Do you need a giant antenna spread out over several acres? Fortunately not — a ham
band Yagi will do very nicely. Even if Jupiter is 30º or 40º above your horizon, a lowmounted Yagi aimed toward the azimuth of Jupiter will probably have adequate gain. And you don’t need a cryogenically-cooled front end either; your favorite ham-band receiver is plenty sensitive. Just be sure to turn the AGC off, as AGC can severely distort the Jovian noise bursts. Probably the best frequency range is between 18 and 22 MHz, so if you are using a ham-band only receiver, try the 15 or 17 meter bands. Either AM or SSB
modes will work. Just tune for a quiet spot between the stations.
During a good storm, Jovian signals can be easily heard, often several dB above the
background noise.
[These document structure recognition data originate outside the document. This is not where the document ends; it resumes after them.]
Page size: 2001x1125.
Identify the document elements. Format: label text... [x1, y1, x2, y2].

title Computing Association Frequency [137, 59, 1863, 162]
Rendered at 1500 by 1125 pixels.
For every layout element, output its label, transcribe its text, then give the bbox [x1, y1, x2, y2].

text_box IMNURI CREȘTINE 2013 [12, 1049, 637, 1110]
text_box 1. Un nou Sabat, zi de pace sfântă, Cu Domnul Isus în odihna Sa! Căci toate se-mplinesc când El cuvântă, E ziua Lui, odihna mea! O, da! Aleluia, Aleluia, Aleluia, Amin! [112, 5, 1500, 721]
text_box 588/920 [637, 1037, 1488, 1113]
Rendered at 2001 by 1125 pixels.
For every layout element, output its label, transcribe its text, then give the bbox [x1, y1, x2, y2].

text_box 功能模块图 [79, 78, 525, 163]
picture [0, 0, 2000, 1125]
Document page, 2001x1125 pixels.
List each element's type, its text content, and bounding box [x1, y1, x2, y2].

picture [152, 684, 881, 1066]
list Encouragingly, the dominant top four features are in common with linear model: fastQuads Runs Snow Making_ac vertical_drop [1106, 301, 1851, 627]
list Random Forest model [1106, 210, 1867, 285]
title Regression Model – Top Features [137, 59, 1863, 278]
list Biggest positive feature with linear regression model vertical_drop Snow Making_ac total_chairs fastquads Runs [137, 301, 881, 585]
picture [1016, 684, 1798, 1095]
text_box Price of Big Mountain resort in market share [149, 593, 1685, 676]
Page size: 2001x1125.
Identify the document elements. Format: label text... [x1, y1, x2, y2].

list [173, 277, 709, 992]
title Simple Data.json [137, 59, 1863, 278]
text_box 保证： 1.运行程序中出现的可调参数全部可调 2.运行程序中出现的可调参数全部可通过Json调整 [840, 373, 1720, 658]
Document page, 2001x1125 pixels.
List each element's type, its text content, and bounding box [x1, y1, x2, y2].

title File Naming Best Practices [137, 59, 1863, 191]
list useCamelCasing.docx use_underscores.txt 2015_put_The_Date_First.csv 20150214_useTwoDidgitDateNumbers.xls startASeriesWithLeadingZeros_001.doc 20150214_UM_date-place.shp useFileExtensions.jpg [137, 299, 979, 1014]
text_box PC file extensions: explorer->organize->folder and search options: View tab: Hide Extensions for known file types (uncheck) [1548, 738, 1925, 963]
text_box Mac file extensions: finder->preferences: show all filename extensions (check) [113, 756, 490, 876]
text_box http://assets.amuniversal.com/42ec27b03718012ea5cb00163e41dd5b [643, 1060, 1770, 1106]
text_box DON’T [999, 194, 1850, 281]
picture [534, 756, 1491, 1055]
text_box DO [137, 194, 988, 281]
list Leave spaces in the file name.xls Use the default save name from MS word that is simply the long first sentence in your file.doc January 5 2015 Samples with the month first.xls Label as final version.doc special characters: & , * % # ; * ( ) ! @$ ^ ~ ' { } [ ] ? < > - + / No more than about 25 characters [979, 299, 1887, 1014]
Of course, the bigger your antenna the stronger the signals. The
640-dipole, 26.3 MHz, phased array antenna at the University of Florida would yield signals well over 20 dB above the background (Wallace & Flagg 2010).
Here is a screenshot of Radio-Jupiter Pro: software that predicts Jupiter radio storms.
My next planned target is Jupiter. Not at prime focus either – boring! I will use oculars 25mm, 9mm, and possibly 4mm. This week’s weather is too cloudy and cold. Observing possible the week of April 11th.